Directions. Copy word for word, and only, the lines below from the one with "34: (706, 41)" through the last.

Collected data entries
====

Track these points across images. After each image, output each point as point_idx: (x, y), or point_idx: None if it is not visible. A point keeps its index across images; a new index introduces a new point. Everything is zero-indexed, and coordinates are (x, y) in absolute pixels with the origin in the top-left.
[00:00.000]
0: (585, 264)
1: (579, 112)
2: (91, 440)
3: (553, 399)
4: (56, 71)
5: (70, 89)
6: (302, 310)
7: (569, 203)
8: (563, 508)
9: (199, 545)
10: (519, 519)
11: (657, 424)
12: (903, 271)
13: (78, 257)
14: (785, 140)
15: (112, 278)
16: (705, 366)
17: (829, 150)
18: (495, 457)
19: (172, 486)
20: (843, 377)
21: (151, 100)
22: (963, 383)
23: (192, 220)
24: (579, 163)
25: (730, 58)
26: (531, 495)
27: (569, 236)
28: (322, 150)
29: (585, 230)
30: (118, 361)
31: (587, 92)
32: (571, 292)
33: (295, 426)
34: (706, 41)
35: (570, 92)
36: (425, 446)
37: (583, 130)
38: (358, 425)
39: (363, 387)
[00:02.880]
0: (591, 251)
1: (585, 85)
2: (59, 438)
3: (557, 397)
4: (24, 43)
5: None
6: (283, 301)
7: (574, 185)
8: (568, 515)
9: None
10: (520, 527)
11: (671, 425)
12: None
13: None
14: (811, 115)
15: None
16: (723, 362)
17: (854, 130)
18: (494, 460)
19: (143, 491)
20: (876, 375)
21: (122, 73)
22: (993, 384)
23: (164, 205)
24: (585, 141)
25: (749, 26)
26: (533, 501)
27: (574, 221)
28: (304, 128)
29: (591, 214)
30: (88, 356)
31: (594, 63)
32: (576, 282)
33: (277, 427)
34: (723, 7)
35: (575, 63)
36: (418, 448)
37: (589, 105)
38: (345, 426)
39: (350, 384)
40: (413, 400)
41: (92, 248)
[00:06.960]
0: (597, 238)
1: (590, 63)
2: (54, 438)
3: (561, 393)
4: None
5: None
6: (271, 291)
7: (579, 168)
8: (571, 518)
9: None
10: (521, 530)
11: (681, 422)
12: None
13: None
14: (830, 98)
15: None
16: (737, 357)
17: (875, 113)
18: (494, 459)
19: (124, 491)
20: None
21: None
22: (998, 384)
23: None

====

Solution.
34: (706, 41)
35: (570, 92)
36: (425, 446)
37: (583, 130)
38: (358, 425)
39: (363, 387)
[00:02.880]
0: (591, 251)
1: (585, 85)
2: (59, 438)
3: (557, 397)
4: (24, 43)
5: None
6: (283, 301)
7: (574, 185)
8: (568, 515)
9: None
10: (520, 527)
11: (671, 425)
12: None
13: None
14: (811, 115)
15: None
16: (723, 362)
17: (854, 130)
18: (494, 460)
19: (143, 491)
20: (876, 375)
21: (122, 73)
22: (993, 384)
23: (164, 205)
24: (585, 141)
25: (749, 26)
26: (533, 501)
27: (574, 221)
28: (304, 128)
29: (591, 214)
30: (88, 356)
31: (594, 63)
32: (576, 282)
33: (277, 427)
34: (723, 7)
35: (575, 63)
36: (418, 448)
37: (589, 105)
38: (345, 426)
39: (350, 384)
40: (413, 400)
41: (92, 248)
[00:06.960]
0: (597, 238)
1: (590, 63)
2: (54, 438)
3: (561, 393)
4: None
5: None
6: (271, 291)
7: (579, 168)
8: (571, 518)
9: None
10: (521, 530)
11: (681, 422)
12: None
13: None
14: (830, 98)
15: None
16: (737, 357)
17: (875, 113)
18: (494, 459)
19: (124, 491)
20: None
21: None
22: (998, 384)
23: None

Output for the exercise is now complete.